Souvenirs de guerre de Pierre Capucin

par Paul Chanoine

 

·       1. Royan

2. Angleterre (1940)

 

L

e résultat du voyage : on s’est d’abord retrouvé à Plymouth ou à Portsmouth. Là, il y avait les bateaux qui arrivaient et on les renvoyait vers Liverpool où je suis arrivé gentiment, le 26 juin 1940. Alors là, la coïncidence a continué ; on a eu une chance ! On débarquait bien sûr ; mais se trouvait à ce moment-là au même endroit une partie [1] de l’armée de Norvège qui revenait de Narvik [2] avec le fameux colonel Magrin-Vernerey dit Monclar - cette armée était commandée par le général Béthouard (condisciple de de Gaulle à Saint Cyr) lequel n’a pas voulu rallier la France Libre -.

On tombe sur un officier de cette armée qui nous demande : “Vous êtes Français ?” On dit “Oui !”. Alors il dit : “On vous prend en charge.” Je lui dis : “Mais on n’est pas militaire !” Il dit : “Même si vous n’êtes pas militaire, on vous prend quand même en charge.” Bon, alors je dis : “Qu’est-ce qu’on fait maintenant ?” “Vous restez là !”. On était habillé à moitié en militaire - je me rappelle : les Polonais nous avaient donné une casquette carrée avec l’aigle -. Bon, alors on attend les événements. On nous envoie au camp d’Arrow Park, et c’est là que je rencontre Miss Davenport qui deviendra ma marraine de guerre.

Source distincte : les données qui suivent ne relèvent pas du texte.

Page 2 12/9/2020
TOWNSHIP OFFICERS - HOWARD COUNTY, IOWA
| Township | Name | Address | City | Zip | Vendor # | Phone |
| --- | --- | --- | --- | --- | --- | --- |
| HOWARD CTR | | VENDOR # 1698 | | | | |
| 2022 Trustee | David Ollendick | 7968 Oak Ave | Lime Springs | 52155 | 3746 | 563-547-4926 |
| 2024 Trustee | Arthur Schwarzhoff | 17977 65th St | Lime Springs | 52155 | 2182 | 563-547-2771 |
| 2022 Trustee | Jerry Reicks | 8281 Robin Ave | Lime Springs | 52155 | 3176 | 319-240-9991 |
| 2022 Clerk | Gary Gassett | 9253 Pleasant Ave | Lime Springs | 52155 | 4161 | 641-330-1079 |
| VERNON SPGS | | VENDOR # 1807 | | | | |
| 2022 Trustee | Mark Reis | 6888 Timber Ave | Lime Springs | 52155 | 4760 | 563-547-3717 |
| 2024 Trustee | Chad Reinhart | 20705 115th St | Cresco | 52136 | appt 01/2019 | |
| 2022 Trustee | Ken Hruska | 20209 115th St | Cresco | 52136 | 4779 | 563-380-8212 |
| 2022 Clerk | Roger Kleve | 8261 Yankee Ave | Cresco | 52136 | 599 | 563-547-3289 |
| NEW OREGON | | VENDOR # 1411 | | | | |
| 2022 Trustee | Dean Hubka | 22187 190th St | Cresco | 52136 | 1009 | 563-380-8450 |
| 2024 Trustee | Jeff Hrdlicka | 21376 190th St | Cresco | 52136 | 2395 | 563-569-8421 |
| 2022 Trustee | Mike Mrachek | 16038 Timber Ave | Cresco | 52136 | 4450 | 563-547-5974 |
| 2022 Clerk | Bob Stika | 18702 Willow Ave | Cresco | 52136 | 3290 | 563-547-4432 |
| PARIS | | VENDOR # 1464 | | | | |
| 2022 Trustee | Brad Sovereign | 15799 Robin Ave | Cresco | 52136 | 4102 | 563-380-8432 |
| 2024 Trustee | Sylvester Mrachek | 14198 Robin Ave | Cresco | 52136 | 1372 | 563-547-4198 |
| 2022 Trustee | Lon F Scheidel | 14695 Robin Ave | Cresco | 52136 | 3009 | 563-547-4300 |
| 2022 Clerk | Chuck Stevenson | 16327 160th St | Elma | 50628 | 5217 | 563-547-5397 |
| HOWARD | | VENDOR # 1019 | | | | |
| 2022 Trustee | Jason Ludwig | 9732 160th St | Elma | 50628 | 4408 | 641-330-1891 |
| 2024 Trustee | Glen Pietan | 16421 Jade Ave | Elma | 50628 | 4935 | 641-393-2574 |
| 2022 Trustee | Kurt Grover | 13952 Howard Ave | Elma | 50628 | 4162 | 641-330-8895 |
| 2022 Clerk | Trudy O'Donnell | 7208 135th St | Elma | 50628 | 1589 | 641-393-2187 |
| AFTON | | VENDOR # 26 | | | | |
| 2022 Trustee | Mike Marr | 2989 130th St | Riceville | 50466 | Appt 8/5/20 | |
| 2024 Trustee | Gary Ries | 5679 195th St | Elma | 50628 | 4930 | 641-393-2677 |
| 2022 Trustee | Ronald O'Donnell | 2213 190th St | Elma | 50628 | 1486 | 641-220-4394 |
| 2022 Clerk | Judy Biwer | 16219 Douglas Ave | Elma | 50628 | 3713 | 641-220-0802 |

Pendant ce temps il y a eu le monsieur “qui vous savez” [3] qui avait lancé l’appel le 18 juin. Le 27 juin [4] s’amène au camp un monsieur, avec deux étoiles [5]. Il dit : “Je suis de Gaulle” - il nous était inconnu ; cela aurait pu être Pétain ou Weygand, pour nous c’était pareil -. Il dit : “Je suis le Général de Gaulle. Je suis la France. Je continue la lutte.” Qu’est-ce qu’il n’avait pas dit là ! Avec le mot France, il ralliait qui il voulait. Il dit : “Messieurs, ceux qui veulent suivre, venez avec moi. Ceux qui ne veulent pas, les Anglais les rapatrieront sur la France.” Et effectivement, ils ont été rapatriés, sauf un bateau qui a été coulé, mais passons… Alors on nous a demandé : “Est-ce que vous voulez rester pour combattre du côté des Anglais ?” On a dit : “Oui, pas d’histoires ; allons-y pour la France !” On voulait bien, pour parler comme Jeanne d’Arc, bouter non plus l’Anglais mais l’Allemand hors de France. On nous a dit : “Vous êtes considérés comme étant volontaires ; on vous embarque.” Le 28 juin, on est parti pour Londres où l’on a rencontré d’autres Français à l’Olympia Empire Hall [6]. C’est là, le 1 juillet, qu’a eu lieu l’engagement officiel ; on a signé pour toute la durée de la guerre, c’est-à-dire “jusqu’à ce que la guerre soit terminée”. On ne savait pas, bien sûr, le nombre d’années !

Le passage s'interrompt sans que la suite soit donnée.